First Proof of Concept Experiment

To replicate the Proof of Concept Results first run APGG with this setup (Getting Started, How to run APGG):

"buildConfig.py" is by default configured for the first proof of concept experiment.

Parameters synergyFactor ($r$) mutationRate ($\mu$) Pop. Size Group Size eliminationCount payoffIndividualism punishmentCost ($\gamma$) punishmentFine ($\beta$) numGenerations num_experiments Mutator Selector Repopulator
Value: 1.5 to 7.0 (steps of 0.125) 0.02 1000 (width: 100, height: 10) 5 100 1.0 0.2 0.8 100,000 100 Random Mutator Random Selector Proportionate Repopulator

This will the all be saved in the setup.npy file and later used for plotting. This file can be ignored but not deleted or modified for successfull plotting!

Once the Experiment has finished running navigate into the experiments folder where all the data is stored! Within this folder you will find a set of Python Scripts and the Experiment data of the aforementioned experiment.
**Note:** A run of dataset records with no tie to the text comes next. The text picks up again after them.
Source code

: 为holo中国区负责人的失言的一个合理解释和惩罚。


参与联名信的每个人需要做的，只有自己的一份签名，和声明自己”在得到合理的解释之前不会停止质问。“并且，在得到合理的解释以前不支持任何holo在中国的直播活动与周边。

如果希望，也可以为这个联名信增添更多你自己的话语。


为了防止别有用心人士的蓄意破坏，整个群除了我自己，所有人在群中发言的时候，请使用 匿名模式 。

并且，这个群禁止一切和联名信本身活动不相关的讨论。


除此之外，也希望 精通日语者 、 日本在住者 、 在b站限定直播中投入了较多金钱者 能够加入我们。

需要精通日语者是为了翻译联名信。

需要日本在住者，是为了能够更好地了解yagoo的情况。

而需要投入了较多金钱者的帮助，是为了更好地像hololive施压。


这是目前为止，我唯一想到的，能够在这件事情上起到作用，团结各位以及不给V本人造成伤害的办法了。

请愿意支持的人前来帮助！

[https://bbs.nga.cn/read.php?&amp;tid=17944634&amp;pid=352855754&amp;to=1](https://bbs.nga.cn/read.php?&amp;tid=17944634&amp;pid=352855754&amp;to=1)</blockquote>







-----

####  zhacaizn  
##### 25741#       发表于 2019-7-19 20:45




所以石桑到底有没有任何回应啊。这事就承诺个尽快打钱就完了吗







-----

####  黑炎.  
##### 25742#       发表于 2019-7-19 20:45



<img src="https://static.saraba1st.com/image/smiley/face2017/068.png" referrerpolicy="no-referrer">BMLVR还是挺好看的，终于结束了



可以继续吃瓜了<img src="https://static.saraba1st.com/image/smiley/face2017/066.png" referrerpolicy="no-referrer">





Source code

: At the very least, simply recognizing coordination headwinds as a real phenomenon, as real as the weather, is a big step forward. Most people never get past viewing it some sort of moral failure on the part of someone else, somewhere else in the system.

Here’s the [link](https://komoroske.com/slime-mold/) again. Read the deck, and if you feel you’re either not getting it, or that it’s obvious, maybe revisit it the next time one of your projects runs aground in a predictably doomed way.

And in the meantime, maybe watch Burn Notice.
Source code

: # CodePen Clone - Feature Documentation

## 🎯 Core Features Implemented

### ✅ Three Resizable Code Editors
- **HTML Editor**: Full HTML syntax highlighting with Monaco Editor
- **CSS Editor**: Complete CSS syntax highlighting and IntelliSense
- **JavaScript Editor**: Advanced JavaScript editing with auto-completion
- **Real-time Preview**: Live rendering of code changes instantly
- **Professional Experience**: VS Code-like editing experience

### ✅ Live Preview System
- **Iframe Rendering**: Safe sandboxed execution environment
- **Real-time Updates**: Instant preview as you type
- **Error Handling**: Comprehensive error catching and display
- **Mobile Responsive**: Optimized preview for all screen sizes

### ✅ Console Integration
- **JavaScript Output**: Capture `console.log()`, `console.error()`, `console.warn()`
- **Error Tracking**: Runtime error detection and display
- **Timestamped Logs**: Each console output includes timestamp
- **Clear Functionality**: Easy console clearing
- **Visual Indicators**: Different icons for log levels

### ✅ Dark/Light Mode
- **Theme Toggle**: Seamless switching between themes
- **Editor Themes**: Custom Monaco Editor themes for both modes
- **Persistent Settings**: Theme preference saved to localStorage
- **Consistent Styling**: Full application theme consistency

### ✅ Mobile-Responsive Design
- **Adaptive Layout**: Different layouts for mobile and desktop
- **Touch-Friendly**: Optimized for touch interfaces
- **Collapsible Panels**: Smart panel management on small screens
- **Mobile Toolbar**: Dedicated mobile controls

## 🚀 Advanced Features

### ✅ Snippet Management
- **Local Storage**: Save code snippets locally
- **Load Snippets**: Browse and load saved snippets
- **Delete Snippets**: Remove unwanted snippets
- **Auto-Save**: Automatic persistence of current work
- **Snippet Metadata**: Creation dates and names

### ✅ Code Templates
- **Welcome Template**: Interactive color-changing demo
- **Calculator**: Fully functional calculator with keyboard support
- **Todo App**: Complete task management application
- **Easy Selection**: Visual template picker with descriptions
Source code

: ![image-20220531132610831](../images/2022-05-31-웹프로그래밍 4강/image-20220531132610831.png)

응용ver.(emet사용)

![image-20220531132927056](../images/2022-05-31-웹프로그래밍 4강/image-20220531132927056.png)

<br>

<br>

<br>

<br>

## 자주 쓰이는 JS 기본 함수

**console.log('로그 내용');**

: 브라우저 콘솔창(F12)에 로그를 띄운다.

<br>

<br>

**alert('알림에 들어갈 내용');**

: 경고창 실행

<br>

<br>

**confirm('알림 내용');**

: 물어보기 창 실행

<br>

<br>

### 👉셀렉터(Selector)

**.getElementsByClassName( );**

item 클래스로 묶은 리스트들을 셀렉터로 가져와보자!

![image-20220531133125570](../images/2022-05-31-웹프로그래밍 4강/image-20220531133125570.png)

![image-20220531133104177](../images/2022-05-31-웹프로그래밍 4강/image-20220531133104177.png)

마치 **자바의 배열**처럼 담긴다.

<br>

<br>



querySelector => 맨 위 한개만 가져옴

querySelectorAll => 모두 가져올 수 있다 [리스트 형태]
Run the Python Scripts with said data and you should be able to see a graph similar to this one (Plotting Data):

Figure showing results

Second Proof of Concept Experiment

To replicate the Proof of Concept Results first run APGG with this setup (Getting Started, How to run APGG):

Parameters synergyFactor ($r$) mutationRate ($\mu$) Pop. Size Group Size eliminationCount payoffIndividualism punishmentCost ($\gamma$) punishmentFine ($\beta$) numGenerations num_experiments Mutator Selector Repopulator
Value: 1.5 to 7.0 (steps of 0.125) 0.02 1000 (width: 100, height: 10) 5 100 0.5 0.0 0.0 100,000 100 Random Mutator Random Selector Proportionate Repopulator

This will the all be saved in the setup.npy file and later used for plotting. This file can be ignored but not deleted or modified for successfull plotting!

Once the Experiment has finished running navigate into the experiments folder where all the data is stored! Within this folder you will find a set of Python Scripts and the Experiment data of the aforementioned experiment. Run the Python Scripts with said data and you should be able to see a graph similar to this one (Plotting Data):

Figure showing results


Additional Remarks

  1. "buildConfig.py" is by default configured for the first proof of concept experiment.
  2. Both proof of concept experiment may require plenty of computing time on your machine, it is therefore recommended to, if possible, run APGG on multiple cores. This can be done by specifying the number of cores when starting the code in the command line. For example "apgg.exe 12" would start APGG on 12 cores and "apgg.exe 4" would start it on 4, respectively.